Mais ce point mis à part, j'ai surtout vu des étudiants sympas, des idées complètement barrées et au final une très bonne ambiance.

  • # témoignage sympa, merci.

    Posté par  . Évalué à 7.

    Doit-on comprendre qu'il y aura un épisode 2/2 ? Je suis preneur en tout cas.

    "Si tous les cons volaient, il ferait nuit" F. Dard

  • # nuit blanche

    Posté par  (Mastodon) . Évalué à 6.

    Soit dit en passant, cette histoire de nuit blanche m'a un peu gêné aux entournures : certes, ce sont des étudiants qui traditionnellement ont des horaires très décalés, et personne n'a été forcé de veiller, mais il me semble judicieux de commencer très tôt à faire attention à sa santé et à son équilibre de travail. Doit-on glorifier ceux qui se tuent à la tâche ?

    Non mais si on ne veut pas glorifier quoique ce soit le mieux c'est d'abandonner complètement le concept de compétition.

    • [^] # Re: nuit blanche

      Posté par  (site web personnel) . Évalué à 4.

      On peut aussi mettre des limites, par exemple certaines courses d'ultra-distances à vélo imposent "des périodes de repos" (y un tracker GPS, donc dodo ou pas ils ne savent pas, mais la personne ne bouge plus)

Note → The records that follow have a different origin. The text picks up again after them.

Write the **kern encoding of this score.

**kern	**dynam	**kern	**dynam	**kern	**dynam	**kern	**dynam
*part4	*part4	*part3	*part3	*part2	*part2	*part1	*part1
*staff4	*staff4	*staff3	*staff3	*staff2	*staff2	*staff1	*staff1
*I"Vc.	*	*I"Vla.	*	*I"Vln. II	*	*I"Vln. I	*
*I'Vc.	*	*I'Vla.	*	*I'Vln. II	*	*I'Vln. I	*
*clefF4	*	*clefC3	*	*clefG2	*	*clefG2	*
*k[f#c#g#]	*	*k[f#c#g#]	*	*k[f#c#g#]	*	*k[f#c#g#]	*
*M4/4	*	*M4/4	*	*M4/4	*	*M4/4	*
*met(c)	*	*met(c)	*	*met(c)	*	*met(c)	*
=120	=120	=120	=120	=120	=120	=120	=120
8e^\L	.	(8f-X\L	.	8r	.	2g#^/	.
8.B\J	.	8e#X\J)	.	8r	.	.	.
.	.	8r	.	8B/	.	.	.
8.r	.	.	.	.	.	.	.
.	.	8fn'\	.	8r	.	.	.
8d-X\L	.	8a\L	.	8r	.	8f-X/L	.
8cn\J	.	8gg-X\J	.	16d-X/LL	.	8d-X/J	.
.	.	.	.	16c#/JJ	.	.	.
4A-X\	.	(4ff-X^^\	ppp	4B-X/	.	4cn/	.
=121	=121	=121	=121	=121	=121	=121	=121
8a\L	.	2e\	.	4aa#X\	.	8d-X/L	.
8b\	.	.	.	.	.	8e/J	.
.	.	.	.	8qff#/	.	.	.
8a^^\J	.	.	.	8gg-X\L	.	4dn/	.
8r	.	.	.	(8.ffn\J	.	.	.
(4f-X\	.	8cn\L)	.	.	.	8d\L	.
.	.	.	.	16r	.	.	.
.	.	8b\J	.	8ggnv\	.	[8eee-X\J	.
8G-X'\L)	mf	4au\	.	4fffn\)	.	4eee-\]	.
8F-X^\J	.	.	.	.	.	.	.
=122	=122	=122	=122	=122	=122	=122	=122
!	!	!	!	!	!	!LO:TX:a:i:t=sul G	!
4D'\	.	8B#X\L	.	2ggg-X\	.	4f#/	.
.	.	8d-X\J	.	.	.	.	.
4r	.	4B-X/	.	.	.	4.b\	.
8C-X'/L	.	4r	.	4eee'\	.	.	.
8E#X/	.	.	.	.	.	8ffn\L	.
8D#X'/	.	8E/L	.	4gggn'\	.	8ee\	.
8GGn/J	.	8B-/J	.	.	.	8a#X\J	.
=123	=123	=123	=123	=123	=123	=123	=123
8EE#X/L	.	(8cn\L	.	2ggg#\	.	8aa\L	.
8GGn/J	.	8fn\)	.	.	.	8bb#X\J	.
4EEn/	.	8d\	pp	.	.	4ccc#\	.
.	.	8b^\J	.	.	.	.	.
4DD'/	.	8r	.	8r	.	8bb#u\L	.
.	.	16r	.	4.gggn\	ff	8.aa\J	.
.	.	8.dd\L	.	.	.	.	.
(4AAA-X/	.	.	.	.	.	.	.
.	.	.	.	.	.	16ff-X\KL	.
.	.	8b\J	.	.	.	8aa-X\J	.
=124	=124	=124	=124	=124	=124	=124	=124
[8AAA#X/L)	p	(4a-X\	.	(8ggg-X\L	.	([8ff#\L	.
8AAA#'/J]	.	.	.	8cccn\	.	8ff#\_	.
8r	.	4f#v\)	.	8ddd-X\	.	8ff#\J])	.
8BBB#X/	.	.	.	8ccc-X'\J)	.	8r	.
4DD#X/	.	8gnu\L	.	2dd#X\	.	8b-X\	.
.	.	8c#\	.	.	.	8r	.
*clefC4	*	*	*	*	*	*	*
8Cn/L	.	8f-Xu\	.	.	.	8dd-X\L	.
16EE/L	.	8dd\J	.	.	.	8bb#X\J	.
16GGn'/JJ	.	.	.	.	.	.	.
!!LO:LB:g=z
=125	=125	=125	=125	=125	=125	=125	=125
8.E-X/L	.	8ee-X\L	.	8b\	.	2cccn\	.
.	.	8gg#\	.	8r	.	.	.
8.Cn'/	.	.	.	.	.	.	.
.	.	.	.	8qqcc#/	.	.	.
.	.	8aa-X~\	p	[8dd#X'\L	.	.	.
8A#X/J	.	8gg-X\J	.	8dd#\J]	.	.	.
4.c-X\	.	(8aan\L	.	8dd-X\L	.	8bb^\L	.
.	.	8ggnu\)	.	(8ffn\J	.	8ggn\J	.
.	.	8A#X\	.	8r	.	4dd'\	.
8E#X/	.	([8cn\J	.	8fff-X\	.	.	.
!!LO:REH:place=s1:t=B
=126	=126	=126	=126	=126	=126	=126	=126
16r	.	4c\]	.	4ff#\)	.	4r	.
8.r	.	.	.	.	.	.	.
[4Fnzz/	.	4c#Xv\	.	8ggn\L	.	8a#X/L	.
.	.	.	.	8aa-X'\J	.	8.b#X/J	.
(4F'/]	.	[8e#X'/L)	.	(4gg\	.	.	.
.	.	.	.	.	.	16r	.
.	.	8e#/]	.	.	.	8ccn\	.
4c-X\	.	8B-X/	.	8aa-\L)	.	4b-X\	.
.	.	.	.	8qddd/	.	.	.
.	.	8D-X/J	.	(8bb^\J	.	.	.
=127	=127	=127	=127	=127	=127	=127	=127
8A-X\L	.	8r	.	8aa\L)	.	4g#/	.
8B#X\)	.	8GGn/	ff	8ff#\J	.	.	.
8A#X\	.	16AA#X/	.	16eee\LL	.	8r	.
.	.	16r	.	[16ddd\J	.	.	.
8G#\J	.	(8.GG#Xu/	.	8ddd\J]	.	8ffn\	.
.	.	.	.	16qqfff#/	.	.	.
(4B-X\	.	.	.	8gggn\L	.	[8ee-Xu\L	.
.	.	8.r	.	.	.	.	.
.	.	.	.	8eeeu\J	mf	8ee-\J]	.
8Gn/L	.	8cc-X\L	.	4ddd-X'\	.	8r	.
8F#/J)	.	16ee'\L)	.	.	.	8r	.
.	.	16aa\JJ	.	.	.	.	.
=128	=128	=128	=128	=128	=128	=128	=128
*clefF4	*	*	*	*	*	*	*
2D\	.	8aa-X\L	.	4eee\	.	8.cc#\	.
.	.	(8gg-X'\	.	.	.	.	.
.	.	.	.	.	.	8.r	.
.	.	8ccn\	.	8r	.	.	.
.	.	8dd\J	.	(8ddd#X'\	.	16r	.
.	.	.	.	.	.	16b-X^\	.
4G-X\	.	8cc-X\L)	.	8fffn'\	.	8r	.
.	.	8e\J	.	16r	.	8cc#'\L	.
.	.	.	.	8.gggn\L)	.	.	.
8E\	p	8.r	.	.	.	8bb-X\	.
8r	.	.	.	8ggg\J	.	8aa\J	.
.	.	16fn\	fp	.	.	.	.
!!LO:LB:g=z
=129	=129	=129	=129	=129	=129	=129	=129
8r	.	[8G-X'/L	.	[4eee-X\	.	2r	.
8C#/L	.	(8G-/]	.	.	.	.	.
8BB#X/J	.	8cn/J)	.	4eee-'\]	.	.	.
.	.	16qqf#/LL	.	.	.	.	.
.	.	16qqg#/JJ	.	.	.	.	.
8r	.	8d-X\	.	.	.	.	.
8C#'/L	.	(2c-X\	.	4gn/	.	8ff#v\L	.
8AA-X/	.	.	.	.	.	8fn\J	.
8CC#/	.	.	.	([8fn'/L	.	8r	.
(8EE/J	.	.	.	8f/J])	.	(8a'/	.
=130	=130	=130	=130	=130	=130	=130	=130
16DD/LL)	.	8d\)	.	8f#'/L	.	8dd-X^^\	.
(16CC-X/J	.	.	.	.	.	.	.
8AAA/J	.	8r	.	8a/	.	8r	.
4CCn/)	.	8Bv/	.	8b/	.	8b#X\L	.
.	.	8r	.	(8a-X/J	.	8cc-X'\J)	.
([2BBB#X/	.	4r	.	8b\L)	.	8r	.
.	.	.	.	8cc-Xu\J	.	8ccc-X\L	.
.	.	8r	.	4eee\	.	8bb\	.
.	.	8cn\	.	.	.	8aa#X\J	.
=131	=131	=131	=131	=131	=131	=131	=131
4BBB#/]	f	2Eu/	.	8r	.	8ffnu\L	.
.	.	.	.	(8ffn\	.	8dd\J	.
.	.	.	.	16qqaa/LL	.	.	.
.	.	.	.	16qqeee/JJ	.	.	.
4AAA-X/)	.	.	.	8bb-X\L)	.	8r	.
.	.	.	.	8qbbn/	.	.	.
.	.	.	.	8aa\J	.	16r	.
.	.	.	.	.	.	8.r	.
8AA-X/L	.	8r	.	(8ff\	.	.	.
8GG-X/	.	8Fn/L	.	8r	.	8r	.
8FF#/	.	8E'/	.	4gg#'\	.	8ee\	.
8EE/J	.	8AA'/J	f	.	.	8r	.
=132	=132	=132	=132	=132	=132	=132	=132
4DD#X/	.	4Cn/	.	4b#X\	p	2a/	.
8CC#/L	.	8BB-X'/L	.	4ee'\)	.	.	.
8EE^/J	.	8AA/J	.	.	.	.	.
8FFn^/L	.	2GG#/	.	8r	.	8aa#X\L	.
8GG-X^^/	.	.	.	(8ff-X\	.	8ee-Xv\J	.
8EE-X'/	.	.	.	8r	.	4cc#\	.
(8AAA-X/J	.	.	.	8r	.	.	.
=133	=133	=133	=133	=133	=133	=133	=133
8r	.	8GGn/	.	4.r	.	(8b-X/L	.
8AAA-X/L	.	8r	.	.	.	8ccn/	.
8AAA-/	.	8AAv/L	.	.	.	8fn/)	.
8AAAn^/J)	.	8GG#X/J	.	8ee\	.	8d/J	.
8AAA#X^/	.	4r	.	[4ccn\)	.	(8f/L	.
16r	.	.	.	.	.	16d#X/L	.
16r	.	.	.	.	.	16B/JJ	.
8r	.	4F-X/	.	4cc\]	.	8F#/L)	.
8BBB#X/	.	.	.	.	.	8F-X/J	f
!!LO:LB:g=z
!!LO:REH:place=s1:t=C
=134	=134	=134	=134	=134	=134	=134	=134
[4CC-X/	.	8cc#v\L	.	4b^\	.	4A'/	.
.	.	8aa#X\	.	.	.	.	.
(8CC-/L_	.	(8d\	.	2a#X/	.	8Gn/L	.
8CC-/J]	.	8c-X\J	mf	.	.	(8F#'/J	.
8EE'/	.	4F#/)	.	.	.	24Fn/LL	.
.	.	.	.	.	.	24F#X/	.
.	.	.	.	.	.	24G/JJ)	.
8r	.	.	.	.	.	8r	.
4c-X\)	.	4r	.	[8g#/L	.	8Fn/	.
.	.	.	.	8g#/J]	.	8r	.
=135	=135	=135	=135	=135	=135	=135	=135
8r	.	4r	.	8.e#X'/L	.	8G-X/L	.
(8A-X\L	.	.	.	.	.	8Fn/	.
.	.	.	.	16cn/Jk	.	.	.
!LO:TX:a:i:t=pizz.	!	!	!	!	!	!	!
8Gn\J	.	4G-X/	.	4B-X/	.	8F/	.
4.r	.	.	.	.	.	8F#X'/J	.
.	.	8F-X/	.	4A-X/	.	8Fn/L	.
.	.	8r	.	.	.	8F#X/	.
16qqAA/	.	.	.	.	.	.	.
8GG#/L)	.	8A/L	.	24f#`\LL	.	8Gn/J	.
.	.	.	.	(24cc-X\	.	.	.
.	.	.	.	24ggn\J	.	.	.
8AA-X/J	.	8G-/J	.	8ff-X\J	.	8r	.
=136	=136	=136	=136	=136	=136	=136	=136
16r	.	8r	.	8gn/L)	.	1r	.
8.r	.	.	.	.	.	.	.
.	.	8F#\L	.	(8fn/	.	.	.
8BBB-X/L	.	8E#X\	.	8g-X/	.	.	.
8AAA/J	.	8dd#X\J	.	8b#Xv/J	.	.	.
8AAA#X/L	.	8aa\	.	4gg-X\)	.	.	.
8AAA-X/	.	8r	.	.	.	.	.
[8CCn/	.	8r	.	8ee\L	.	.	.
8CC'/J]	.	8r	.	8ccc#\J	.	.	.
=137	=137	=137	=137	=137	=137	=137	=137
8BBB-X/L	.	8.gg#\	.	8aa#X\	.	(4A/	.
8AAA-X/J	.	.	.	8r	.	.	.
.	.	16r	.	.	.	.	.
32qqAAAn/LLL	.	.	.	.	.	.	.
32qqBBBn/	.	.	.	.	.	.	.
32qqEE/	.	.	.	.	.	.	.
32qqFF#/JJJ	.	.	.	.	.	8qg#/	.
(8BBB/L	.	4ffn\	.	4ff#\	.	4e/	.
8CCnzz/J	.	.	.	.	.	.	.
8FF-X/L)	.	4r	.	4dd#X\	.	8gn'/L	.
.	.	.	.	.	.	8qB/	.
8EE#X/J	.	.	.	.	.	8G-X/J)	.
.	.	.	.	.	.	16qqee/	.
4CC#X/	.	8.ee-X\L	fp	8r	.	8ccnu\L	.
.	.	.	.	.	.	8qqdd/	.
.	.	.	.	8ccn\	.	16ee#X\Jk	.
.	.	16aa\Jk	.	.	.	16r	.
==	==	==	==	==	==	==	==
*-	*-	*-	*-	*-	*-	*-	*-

      C'est pour limiter les soucis d'hallucination et de risque d'accident causé par la fatigue avancée (certains passent >48h sans dormir)

    • [^] # Re: nuit blanche

      Posté par  (site web personnel) . Évalué à 2.

      Peut-être suis-je particulièrement sensible à cette problématique car j'ai travaillé de nuit étant étudiant, et après 36 heures debout, je me sentais vraiment défoncé et c'était une sensation que je trouvais particulièrement désagréable et qui est probablement assez néfaste pour la santé.

      Maintenant, comme je le souligne, ils n'ont obligé personne. Peut-être d'ailleurs que l'étudiant malin qui est allé pioncer 6 heures et est revenu frais comme une rose et a codé comme un prince toute la matinée a finalement obtenu de meilleurs résultats ? J'aimerais à le penser.

      • [^] # Re: nuit blanche

        Posté par  (Mastodon) . Évalué à 4. Dernière modification le 10 avril 2024 à 08:26.

        dj_ mentionnait l'ultracycling.

        L'année dernière Lachlan Morton a battu le record de la traversée du Tour Divide qui relit le canada au Mexique le long des Rocheuses en s'imposant 12h de sommeil minimum par tranche de 48h. Ça fait peu mais c'est beaucoup plus que ce que les ultracyclistes dorment normalement. Il a fait la traversée en ~1.5 jour de moins que les records précédents, 12 jours et 12h au lieu de 13 jours et 22h.

        Alors certe on compare un athlète professionnel, qui était régulièrement accompagné d'une équipe de tournage (même si l'assistance n'est que psychologique, ça a un impact), avec des gens qui sont plus amateurs, mais ça montre qu'en effet supprimer au maximum les pauses et le sommeil n'est pas forcément la meilleur option.

        https://bikepacking.com/plog/a-few-thousand-hours-film/

        Maintenant sans limites dures imposées, je n'ai pas l'impression que ça a influé beaucoup sur l'approche des autres ultracyclistes.